Lastly, Debord's later writings show little sign of recognising any group in society as a potential source of revolutionary change. In 1985, indeed, he remarked that "the reigning imposture will have been able to have the approval of each and every one; it will have had to do without mine". In his autobiographical work Panegyric his life is presented as a kind of melancholy exemplar of a revolutionary style of living - a style which all too few have emulated, and which may no longer be possible. "I wonder if even one other person has dared to behave like me, in this era".

Debord had argued that the spectacle was sustained by a counter-revolutionary use of the same techniques which the situationists could turn to their purposes; now, following the SI's abandonment of artistic work, he saw a spectacle which made no positive claims and left no gaps in which its enemies could operate.

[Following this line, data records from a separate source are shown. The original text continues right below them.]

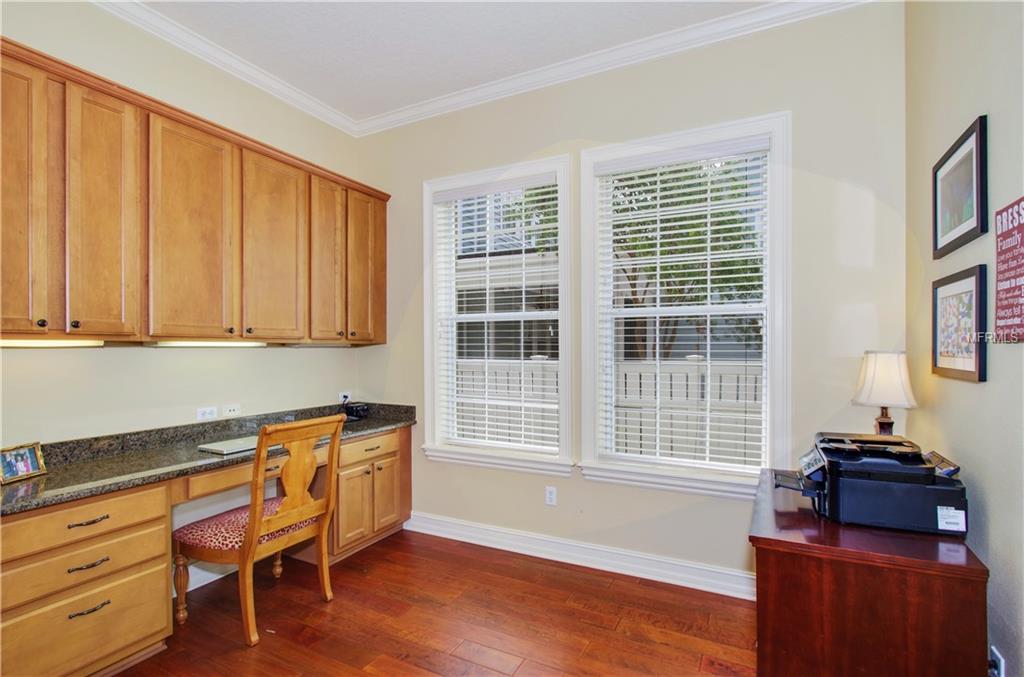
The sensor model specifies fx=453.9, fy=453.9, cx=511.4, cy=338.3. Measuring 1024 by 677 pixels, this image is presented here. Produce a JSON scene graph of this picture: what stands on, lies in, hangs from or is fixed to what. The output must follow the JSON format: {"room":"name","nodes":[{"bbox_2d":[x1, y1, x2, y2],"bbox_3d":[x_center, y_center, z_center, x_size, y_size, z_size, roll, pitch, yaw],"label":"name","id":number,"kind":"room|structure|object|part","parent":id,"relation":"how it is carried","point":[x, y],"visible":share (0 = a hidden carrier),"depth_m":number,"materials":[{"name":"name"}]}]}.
{"room":"office","nodes":[
{"label":"office","id":0,"kind":"room"},
{"bbox_2d":[0,1,366,583],"bbox_3d":[-2.371,-0.161,1.809,0.167,3.207,4.553,0,0,27],"label":"left wall","id":1,"kind":"structure","parent":0,"point":[129,364],"depth_m":2.52,"materials":[{"name":"beige paint"}]},
{"bbox_2d":[0,36,390,343],"bbox_3d":[-1.730,-0.557,2.534,0.377,1.110,2.672,0,0,27],"label":"upper cabinets","id":2,"kind":"object","parent":1,"relation":"attached to","point":[15,326],"visible":0.98,"depth_m":2.20,"materials":[{"name":"brown wood"}]},
{"bbox_3d":[-2.019,-0.517,1.821,0.089,1.169,0.277,0,0,27],"label":"cabinet door","id":3,"kind":"part","parent":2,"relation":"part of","materials":[{"name":"brown wood"}]},
{"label":"knob","id":4,"kind":"part","parent":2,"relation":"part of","materials":[{"name":"metal"}]},
{"bbox_2d":[0,337,104,347],"bbox_3d":[-2.075,0.017,1.902,0.094,0.037,0.538,0,0,27],"label":"under-cabinet light","id":5,"kind":"object","parent":2,"relation":"attached to","point":[25,342],"visible":0.96,"depth_m":1.96,"materials":[{"name":"white plastic"}]},
{"bbox_3d":[-1.827,-0.503,2.055,0.102,1.122,0.272,0,0,27],"label":"cabinet door","id":6,"kind":"part","parent":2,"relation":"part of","materials":[{"name":"brown wood"}]},
{"bbox_3d":[-1.622,-0.496,2.349,0.082,1.134,0.405,0,0,27],"label":"cabinet door","id":7,"kind":"part","parent":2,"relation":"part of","materials":[{"name":"brown wood"}]},
{"bbox_2d":[150,339,269,347],"bbox_3d":[-1.644,0.027,2.511,0.073,0.042,0.627,0,0,27],"label":"under-cabinet light","id":8,"kind":"object","parent":2,"relation":"attached to","point":[231,344],"visible":0.98,"depth_m":2.44,"materials":[{"name":"white plastic"}]},
{"bbox_3d":[-1.406,-0.497,2.725,0.075,1.110,0.417,0,0,27],"label":"cabinet door","id":9,"kind":"part","parent":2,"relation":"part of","materials":[{"name":"brown wood"}]},
{"bbox_2d":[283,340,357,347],"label":"under-cabinet light","id":10,"kind":"object","parent":2,"relation":"attached to","point":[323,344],"visible":0.94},
{"bbox_2d":[196,406,217,420],"bbox_3d":[-1.816,0.446,2.706,0.010,0.075,0.112,0,0,27],"label":"wall socket","id":11,"kind":"object","parent":1,"relation":"attached to","point":[209,411],"visible":0.98,"depth_m":2.70,"materials":[{"name":"white plastic"}]},
{"bbox_2d":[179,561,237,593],"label":"baseboard","id":12,"kind":"structure","parent":1,"relation":"attached to","point":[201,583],"depth_m":2.65,"materials":[{"name":"white paint"}]},
{"bbox_2d":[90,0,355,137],"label":"crown molding","id":13,"kind":"structure","parent":1,"relation":"attached to","point":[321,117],"depth_m":2.73,"materials":[{"name":"white paint"}]},
{"bbox_2d":[222,403,240,417],"bbox_3d":[-1.754,0.448,2.844,0.012,0.075,0.110,0,0,27],"label":"wall socket","id":14,"kind":"object","parent":1,"relation":"attached to","point":[227,411],"visible":0.98,"depth_m":2.84,"materials":[{"name":"white plastic"}]},
{"bbox_2d":[338,390,350,403],"bbox_3d":[-1.317,0.463,3.591,0.015,0.093,0.116,0,0,27],"label":"wall socket","id":15,"kind":"object","parent":1,"relation":"attached to","point":[345,393],"visible":0.75,"depth_m":3.58,"materials":[{"name":"white plastic"}]},
{"bbox_2d":[110,527,756,676],"bbox_3d":[-0.558,1.463,1.073,3.926,0.099,4.450,0,0,27],"label":"floor","id":16,"kind":"structure","parent":0,"point":[463,557],"depth_m":2.26,"materials":[{"name":"brown wood"}]},
{"bbox_2d":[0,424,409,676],"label":"desk","id":17,"kind":"object","parent":16,"relation":"on","point":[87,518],"visible":0.74,"depth_m":1.89,"materials":[{"name":"brown wood"}]},
{"bbox_3d":[-1.697,0.707,1.761,0.099,0.133,0.524,0,0,27],"label":"drawer","id":18,"kind":"part","parent":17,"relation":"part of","materials":[{"name":"brown wood"}]},
{"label":"drawer","id":19,"kind":"part","parent":17,"relation":"part of","materials":[{"name":"brown wood"}]},
{"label":"drawer","id":20,"kind":"part","parent":17,"relation":"part of","materials":[{"name":"wood"}]},
{"bbox_3d":[-1.647,0.877,1.773,0.055,0.014,0.116,0,0,27],"label":"drawer pull","id":21,"kind":"part","parent":17,"relation":"part of","materials":[{"name":"metal"}]},
{"bbox_3d":[-1.655,0.712,1.778,0.052,0.013,0.122,0,0,27],"label":"drawer pull","id":22,"kind":"part","parent":17,"relation":"part of","materials":[{"name":"metal"}]},
{"bbox_3d":[-1.642,1.049,1.775,0.051,0.017,0.116,0,0,27],"label":"drawer pull","id":23,"kind":"part","parent":17,"relation":"part of","materials":[{"name":"metal"}]},
{"bbox_2d":[0,401,414,515],"bbox_3d":[-1.550,0.553,2.460,0.646,0.133,2.394,0,0,27],"label":"granite countertop","id":24,"kind":"structure","parent":17,"relation":"on","point":[35,486],"depth_m":2.20,"materials":[{"name":"stone"}]},
{"bbox_2d":[0,441,45,483],"bbox_3d":[-2.096,0.520,1.917,0.073,0.132,0.181,0,0,4],"label":"photo frame","id":25,"kind":"object","parent":24,"relation":"on","point":[29,464],"visible":0.99,"depth_m":1.92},
{"bbox_2d":[199,435,271,455],"bbox_3d":[-1.511,0.593,2.565,0.239,0.022,0.361,0,0,27],"label":"laptop","id":26,"kind":"object","parent":24,"relation":"on","point":[243,445],"visible":0.78,"depth_m":2.48,"materials":[{"name":"silver metal"}]},
{"bbox_2d":[343,402,368,420],"bbox_3d":[-1.199,0.550,3.464,0.173,0.106,0.166,0,0,27],"label":"telephone","id":27,"kind":"object","parent":24,"relation":"on","point":[355,409],"visible":0.95,"depth_m":3.43,"materials":[{"name":"black"}]},
{"bbox_2d":[174,415,344,647],"bbox_3d":[-1.304,0.917,2.379,0.611,1.015,0.581,0,0,27],"label":"wooden chair","id":28,"kind":"object","parent":16,"relation":"on","point":[255,527],"visible":0.99,"depth_m":2.25,"materials":[{"name":"brown wood"}]},
{"bbox_2d":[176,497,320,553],"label":"seat cushion","id":29,"kind":"object","parent":28,"relation":"on","point":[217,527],"visible":0.55,"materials":[{"name":"red fabric"}]},
{"bbox_2d":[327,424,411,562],"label":"base cabinet","id":30,"kind":"object","parent":16,"relation":"on","point":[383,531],"visible":0.45,"depth_m":3.06,"materials":[{"name":"brown wood"}]},
{"bbox_3d":[-1.045,1.112,2.991,0.083,0.484,0.274,0,0,27],"label":"cabinet door","id":31,"kind":"part","parent":30,"relation":"part of","materials":[{"name":"brown wood"}]},
{"bbox_3d":[-0.985,0.750,3.114,0.046,0.129,0.483,0,0,27],"label":"drawer","id":32,"kind":"part","parent":30,"relation":"part of","materials":[{"name":"brown wood"}]},
{"bbox_3d":[-0.886,1.111,3.221,0.061,0.478,0.251,0,0,27],"label":"cabinet door","id":33,"kind":"part","parent":30,"relation":"part of","materials":[{"name":"brown wood"}]},
{"bbox_2d":[750,467,987,676],"bbox_3d":[1.280,1.023,1.792,0.598,0.747,0.950,0,0,27],"label":"wooden cabinet","id":34,"kind":"object","parent":16,"relation":"on","point":[972,569],"visible":0.86,"depth_m":1.41,"materials":[{"name":"brown wood"}]},
{"bbox_2d":[772,433,967,536],"bbox_3d":[1.322,0.521,1.755,0.594,0.261,0.490,0,0,27],"label":"printer","id":35,"kind":"object","parent":34,"relation":"on","point":[866,480],"visible":0.98,"depth_m":1.57,"materials":[{"name":"black plastic"}]},
{"bbox_2d":[852,351,916,438],"bbox_3d":[1.675,0.334,2.048,0.228,0.568,0.229,0,0,27],"label":"table lamp","id":36,"kind":"object","parent":34,"relation":"on","point":[884,423],"visible":0.88,"depth_m":1.99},
{"bbox_3d":[1.681,0.175,2.065,0.256,0.235,0.252,0,0,27],"label":"lampshade","id":37,"kind":"part","parent":36,"relation":"part of","materials":[{"name":"fabric"}]},
{"bbox_3d":[1.736,0.400,2.143,0.127,0.279,0.135,0,0,27],"label":"lamp base","id":38,"kind":"part","parent":36,"relation":"part of","materials":[{"name":"brown"}]},
{"bbox_2d":[121,0,785,123],"bbox_3d":[-0.499,-1.778,1.020,4.155,0.106,4.438,0,0,27],"label":"ceiling","id":39,"kind":"structure","parent":0,"point":[421,97],"depth_m":2.59,"materials":[{"name":"white paint"}]},
{"bbox_2d":[350,0,906,591],"bbox_3d":[0.346,-0.155,3.016,3.601,3.178,0.167,0,0,27],"label":"back wall","id":40,"kind":"structure","parent":0,"point":[578,480],"depth_m":2.54,"materials":[{"name":"paint"}]},
{"bbox_2d":[421,155,573,474],"bbox_3d":[-0.119,-0.120,3.223,1.161,2.069,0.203,0,0,27],"label":"window","id":41,"kind":"structure","parent":40,"relation":"in","point":[562,324],"depth_m":3.18,"materials":[{"name":"white glass"}]},
{"bbox_2d":[432,172,558,455],"bbox_3d":[-0.127,-0.156,3.188,0.951,1.835,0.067,0,0,27],"label":"window blind","id":42,"kind":"object","parent":41,"relation":"attached to","point":[544,190],"visible":0.97,"depth_m":3.16,"materials":[{"name":"white plastic"}]},
{"bbox_2d":[545,485,557,505],"bbox_3d":[0.254,1.025,2.956,0.071,0.116,0.009,0,0,27],"label":"wall socket","id":43,"kind":"object","parent":40,"relation":"attached to","point":[552,494],"visible":0.98,"depth_m":2.95,"materials":[{"name":"white plastic"}]},
{"bbox_2d":[403,511,752,599],"bbox_3d":[0.485,1.356,2.833,3.102,0.130,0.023,0,0,27],"label":"baseboard","id":44,"kind":"structure","parent":40,"relation":"attached to","point":[491,545],"depth_m":2.81,"materials":[{"name":"white paint"}]},
{"bbox_2d":[335,0,873,137],"bbox_3d":[-0.549,-1.695,0.763,4.006,0.090,4.588,0,0,27],"label":"crown molding","id":45,"kind":"structure","parent":40,"relation":"attached to","point":[417,107],"depth_m":2.77,"materials":[{"name":"white paint"}]},
{"bbox_2d":[576,113,789,496],"bbox_3d":[0.972,-0.136,2.678,1.171,2.063,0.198,0,0,27],"label":"window","id":46,"kind":"structure","parent":40,"relation":"in","point":[768,330],"depth_m":2.64,"materials":[{"name":"white glass"}]},
{"bbox_2d":[593,136,773,473],"bbox_3d":[0.974,-0.169,2.654,0.947,1.826,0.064,0,0,27],"label":"window blind","id":47,"kind":"object","parent":46,"relation":"attached to","point":[632,297],"visible":0.97,"depth_m":2.62,"materials":[{"name":"white plastic"}]},
{"bbox_2d":[905,0,1023,676],"bbox_3d":[1.087,-0.197,0.386,0.169,3.212,4.228,0,0,27],"label":"right wall","id":48,"kind":"structure","parent":0,"point":[970,391],"depth_m":1.57,"materials":[{"name":"beige paint"}]},
{"bbox_2d":[931,115,987,258],"bbox_3d":[1.699,-0.546,1.735,0.024,0.404,0.463,0,0,27],"label":"framed picture","id":49,"kind":"object","parent":48,"relation":"attached to","point":[976,141],"visible":0.99,"depth_m":1.69,"materials":[{"name":"black"}]},
{"bbox_2d":[931,265,987,382],"bbox_3d":[1.670,-0.049,1.706,0.026,0.393,0.422,0,0,27],"label":"framed picture","id":50,"kind":"object","parent":48,"relation":"attached to","point":[976,279],"visible":0.99,"depth_m":1.66},
{"bbox_2d":[988,644,1004,676],"bbox_3d":[1.498,1.028,1.406,0.011,0.120,0.071,0,0,27],"label":"wall socket","id":51,"kind":"object","parent":48,"relation":"attached to","point":[1000,660],"visible":0.84,"depth_m":1.39,"materials":[{"name":"white"}]},
{"bbox_2d":[994,196,1023,342],"bbox_3d":[1.502,-0.201,1.330,0.020,0.421,0.317,0,0,27],"label":"wall sign","id":52,"kind":"object","parent":48,"relation":"attached to","point":[1020,265],"visible":0.99,"depth_m":1.38,"materials":[{"name":"red"}]},
{"label":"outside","id":53,"kind":"structure","parent":0,"visible":0},
{"bbox_2d":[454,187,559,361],"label":"house","id":54,"kind":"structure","parent":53,"point":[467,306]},
{"label":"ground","id":55,"kind":"structure","parent":53,"visible":0},
{"bbox_2d":[454,357,762,461],"bbox_3d":[1.459,0.989,5.227,8.199,1.615,0.129,0,0,27],"label":"fence","id":56,"kind":"object","parent":55,"relation":"on","point":[638,376],"visible":0.19,"depth_m":5.14,"materials":[{"name":"white wood"}]},
{"bbox_2d":[611,158,762,335],"bbox_3d":[2.153,-0.729,6.426,2.956,4.358,2.543,0,0,27],"label":"tree","id":57,"kind":"object","parent":55,"relation":"on","point":[734,227],"visible":0.28,"depth_m":5.87,"materials":[{"name":"green plant"}]}
]}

He had endorsed advances in technology as progressive; now, following the failure of the councillist revolution to materialise in 1968, he argued that technical progress only imperilled nature and society. Finally, he had referred to the proletariat as the motive force of the revolution to come; now, following the dissolution of the situationist vanguard amid accusations of personal inadequacy, he appeared to reserve the role of revolutionary to himself. His enemies, not his allies, had taken the role of destroyer; destruction had encompassed resources which he had counted on; and there was no one left to rebuild. For a range of reasons - Debord's personal experiences; the choices which he and his allies had made within the LI and SI; an understandable disillusionment with the idea of conjoined technological and social progress; the actual historical situation - Debord viewed "the ruins that remained of Paris" in a spirit very different from Durruti's.

The final irony, to a British eye, is that it was at the end of the 1970s that situationist texts and themes first received widespread publicity in Britain, courtesy of punk and subsequent developments - notably the references dropped by the avowed "fan" Tony Wilson, boss of Factory Records. For myself I first saw the phrase "The return of the Durutti Column" (misspelling retained) as the title of an LP on Factory; a couple of years later I was able to identify the source of the phrase "The Haçienda must be built" (cedilla added), with which Wilson announced the opening of the nightclub in which we are meeting today. As the most challenging, innovative and optimistic of the situationists' writings gained an audience in Britain, Debord himself was wedded to a kind of epicurean pessimism: a disjuncture which did much to impede the practical reception of situationist ideas in Britain, and contributed to the mood of mingled enthusiasm, protective connoisseurship and jaded disdain in which we now contemplate the possibilities left open for us by the legacy of the SI.